• [To do]
Can you render the data below as a JSON list of strings, with one string per line, leaving out blank lines and the pictures?

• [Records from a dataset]
++++++++++++++++++++
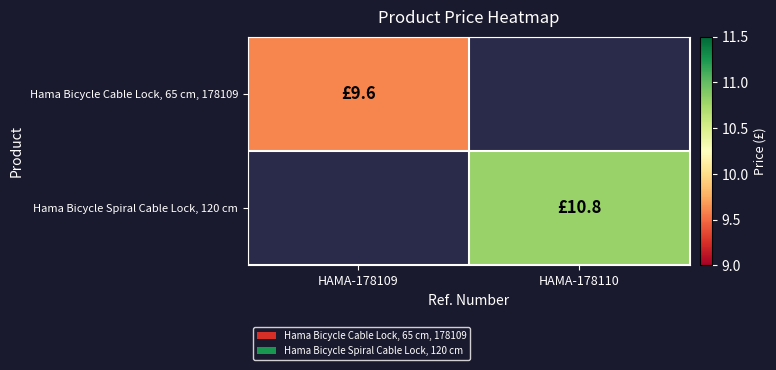

List the labels in order of Hama Bicycle Spiral Cable Lock, 120 cm value, largest first.

HAMA-178109, HAMA-178110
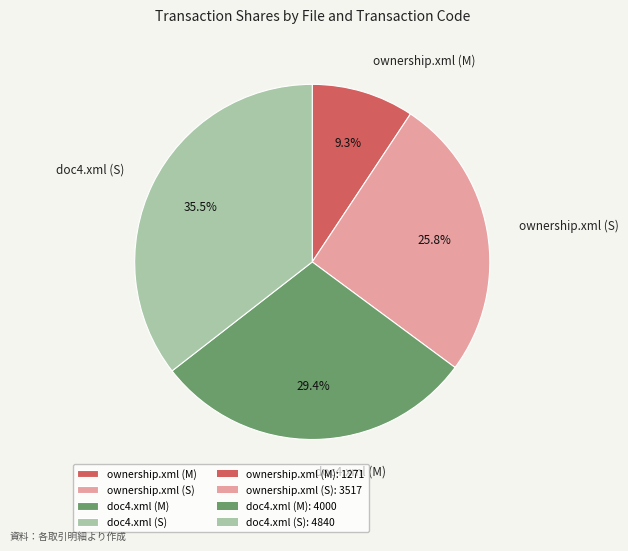

To the nearest percent, what percentage of the pie is ownership.xml (M)?

9%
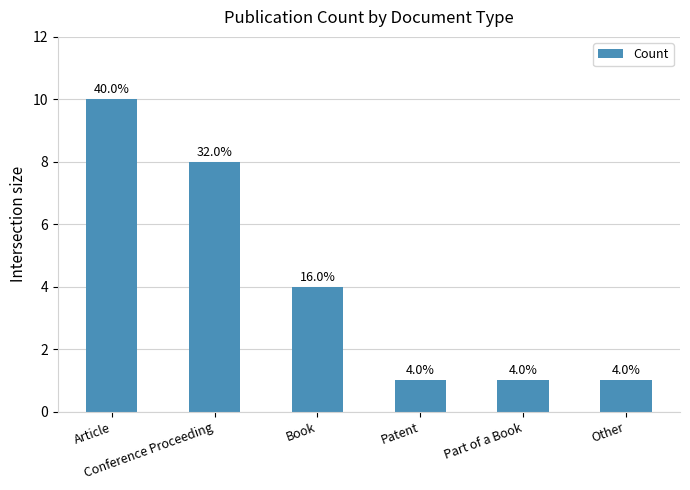

What is the greatest value displayed?

10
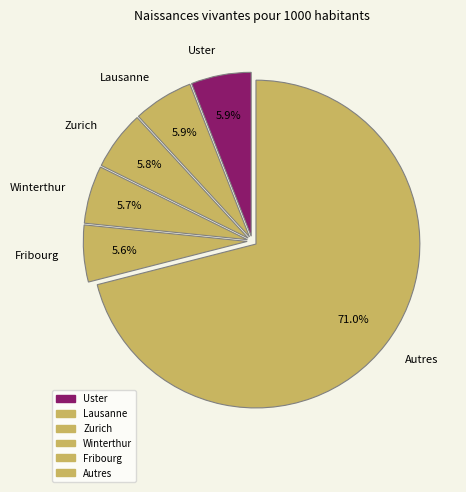

Which slice is the largest?

Autres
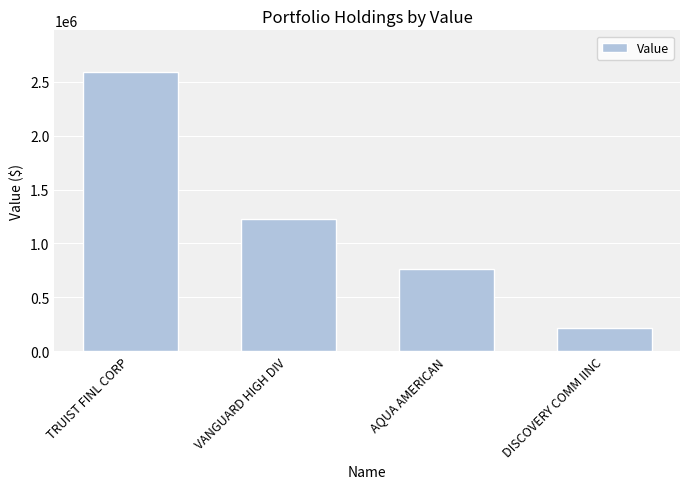

Which category has the lowest value across all series?

DISCOVERY COMM IINC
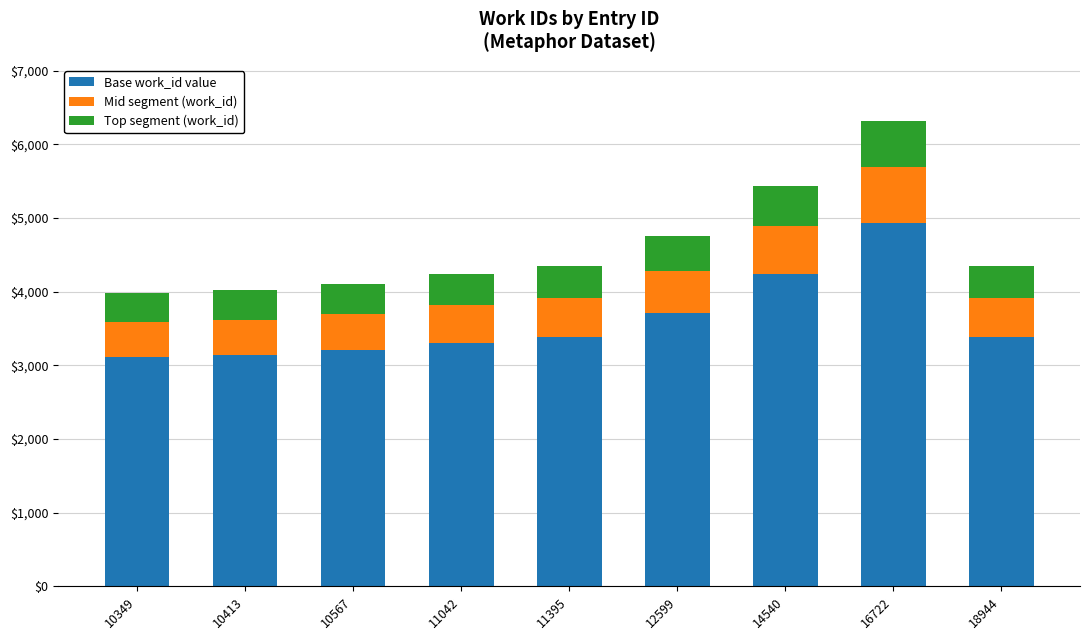

What are all the series names shown in the legend?

Base work_id value, Mid segment (work_id), Top segment (work_id)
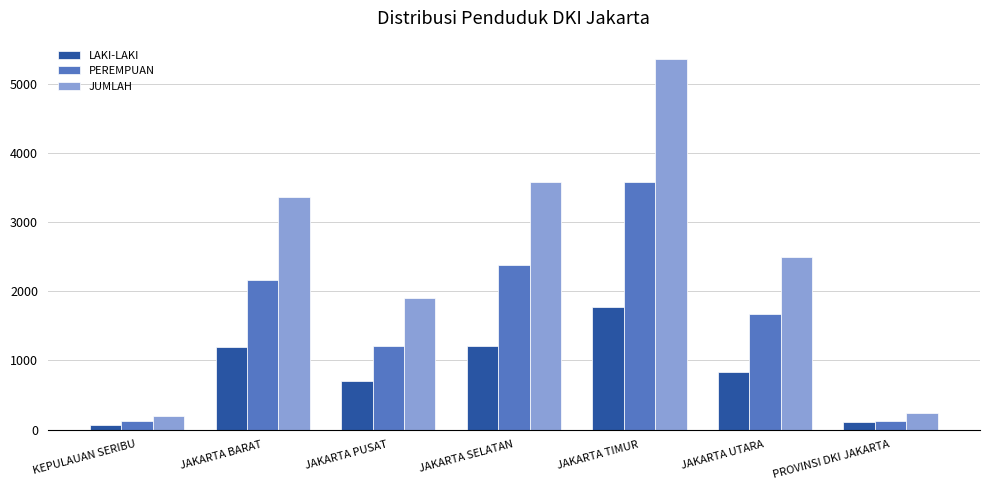

At which category is the sum across all series the highest?

JAKARTA TIMUR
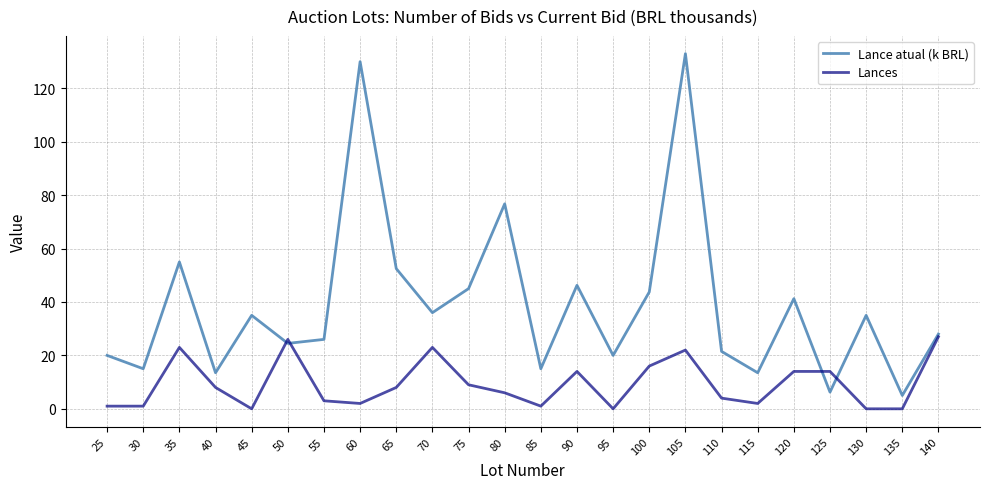

What is the maximum value shown in the chart?

133.0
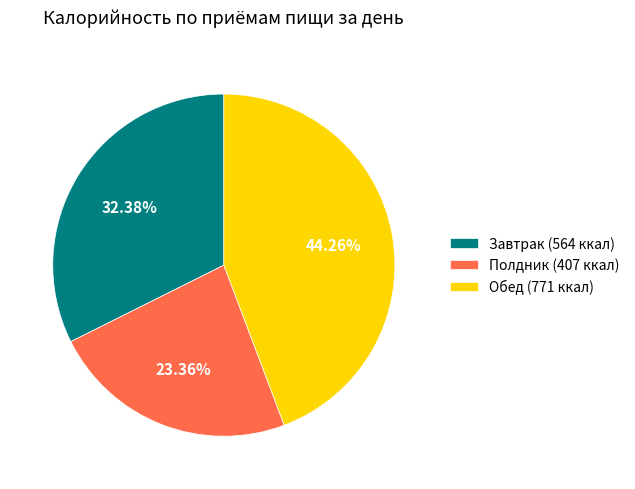

Which has a higher value, Полдник (407 ккал) or Завтрак (564 ккал)?

Завтрак (564 ккал)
++++++++++++++++++++
• [Your response]
[
  "List the labels in order of Hama Bicycle Spiral Cable Lock, 120 cm value, largest first.",
  "HAMA-178109, HAMA-178110",
  "To the nearest percent, what percentage of the pie is ownership.xml (M)?",
  "9%",
  "What is the greatest value displayed?",
  "10",
  "Which slice is the largest?",
  "Autres",
  "Which category has the lowest value across all series?",
  "DISCOVERY COMM IINC",
  "What are all the series names shown in the legend?",
  "Base work_id value, Mid segment (work_id), Top segment (work_id)",
  "At which category is the sum across all series the highest?",
  "JAKARTA TIMUR",
  "What is the maximum value shown in the chart?",
  "133.0",
  "Which has a higher value, Полдник (407 ккал) or Завтрак (564 ккал)?",
  "Завтрак (564 ккал)"
]